— Problem details —
From the line containing "Model validation in" through the last line of the records below, output every line exactly as it appears, but leave out the pictures.

Stored items from a collection

________________________

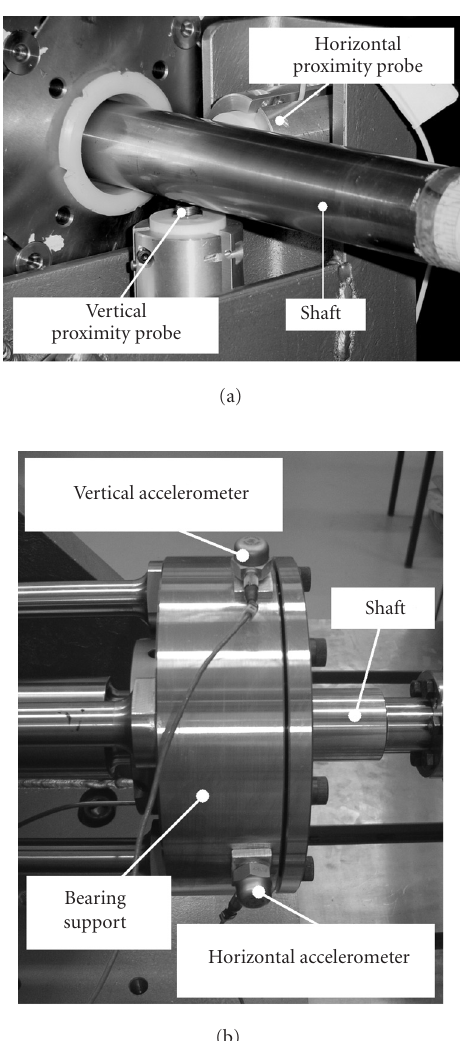
Figure 2: Detail of two planes of measures: (a) proximity probes and (b)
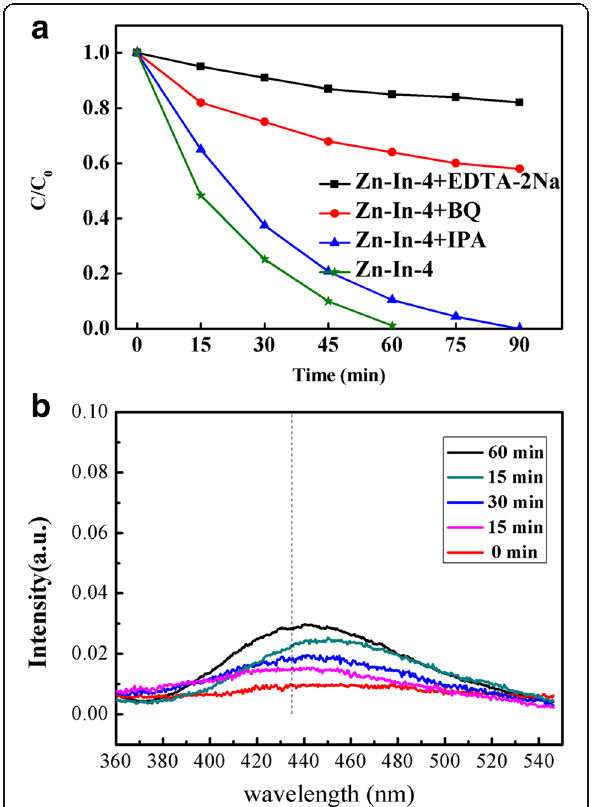
Fig. 8 Recycling experiments of solar light photocatalytic degradation of MO ( a ) and 4-NP ( b ) over the Zn-In-4 Fig. 9 Trapping experiment of active species during the photocatalytic degradation of MO over Zn-In-4 under solar light irradiation ( a ) and the OH-trapping PL spectra over Zn-In-4 sample ( b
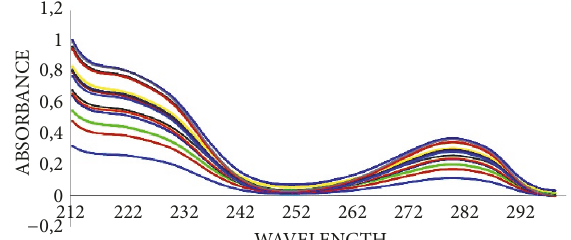
the number of new components (PC) created. The PLS and PCR were applied, providing precision, accuracy, and selectivity in the results.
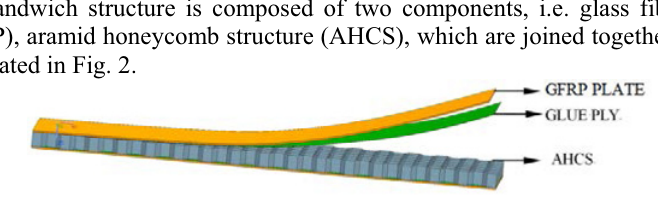
Fig. 2. Schematic diagram of the used sandwich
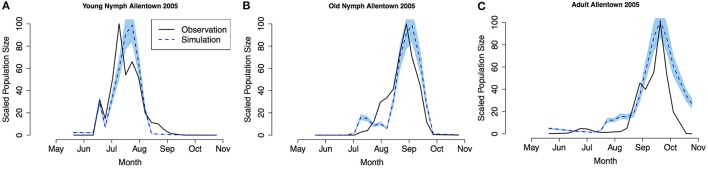
Model validation in Allentown, PA 2005 (A) young nymphs (1st–3rd instar), (B) old nymphs (4th96-5th instar), (C) adult. Shaded area represents 95% CI (confidence interval) for predictions from 100 simulations.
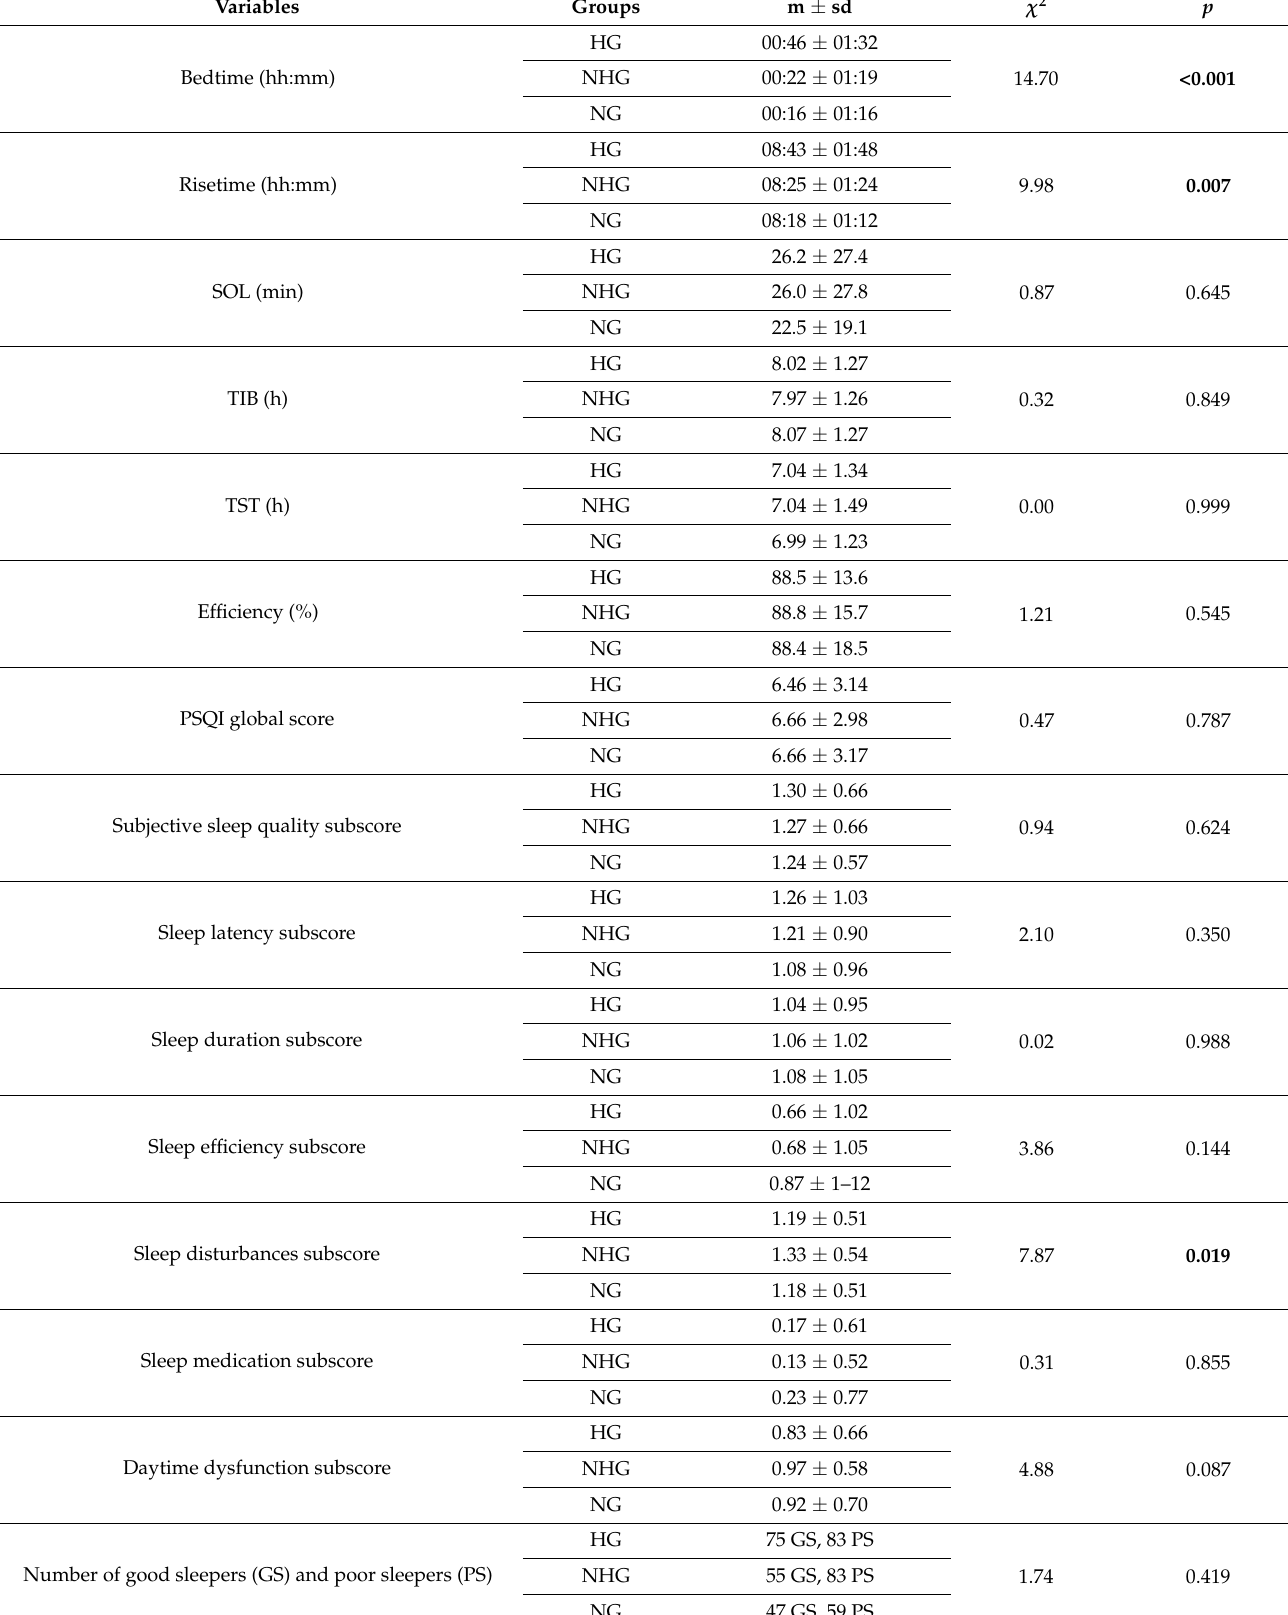
Table 2. Sleep variables, PSQI global score, and PSQI subscores in the three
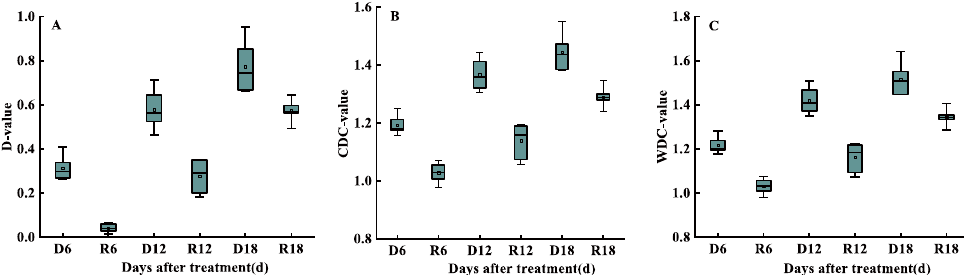
Figure 6. Changes in the comprehensive evaluation values of drought tolerance. ( A ) Drought tolerance comprehensive evaluation (D); ( B ) comprehensive drought tolerance coefficient (CDC); and ( C ) weight drought tolerance coefficients (WDC) under drought re-watering conditions. D, drought; R, re − watering. Table 4. Correlation degree between the DC value of all the indices and the D value, together with the WDC value and the weights of their indices.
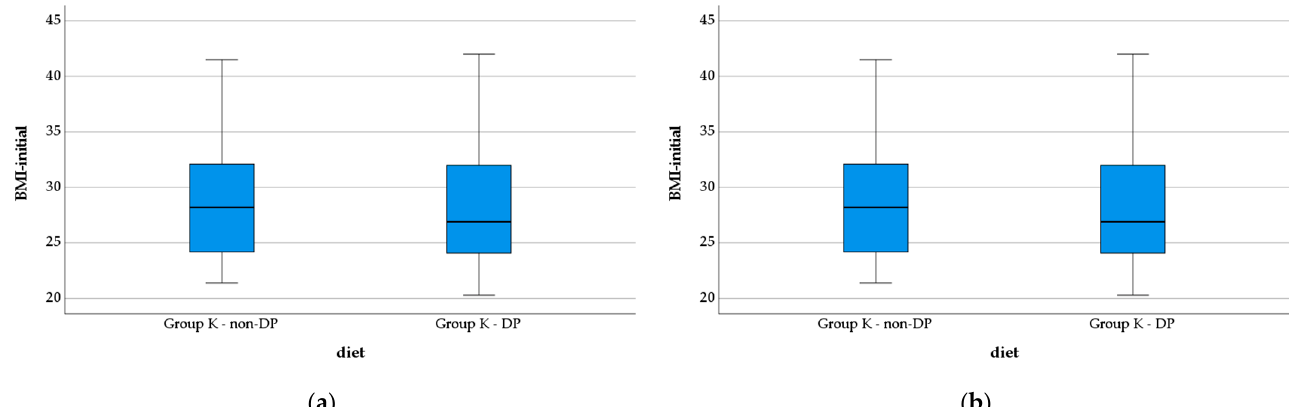
Figure 6. Evolution of the hemoglobin level in the study groups: ( a ) initial vales; ( b ) final values. *, extreme outliers; o, mild outliers.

________________________

— Response —
Model validation in Allentown, PA 2005 (A) young nymphs (1st–3rd instar), (B) old nymphs (4th96-5th instar), (C) adult. Shaded area represents 95% CI (confidence interval) for predictions from 100 simulations.
Table 2. Sleep variables, PSQI global score, and PSQI subscores in the three
Figure 6. Changes in the comprehensive evaluation values of drought tolerance. ( A ) Drought tolerance comprehensive evaluation (D); ( B ) comprehensive drought tolerance coefficient (CDC); and ( C ) weight drought tolerance coefficients (WDC) under drought re-watering conditions. D, drought; R, re − watering. Table 4. Correlation degree between the DC value of all the indices and the D value, together with the WDC value and the weights of their indices.
Figure 6. Evolution of the hemoglobin level in the study groups: ( a ) initial vales; ( b ) final values. *, extreme outliers; o, mild outliers.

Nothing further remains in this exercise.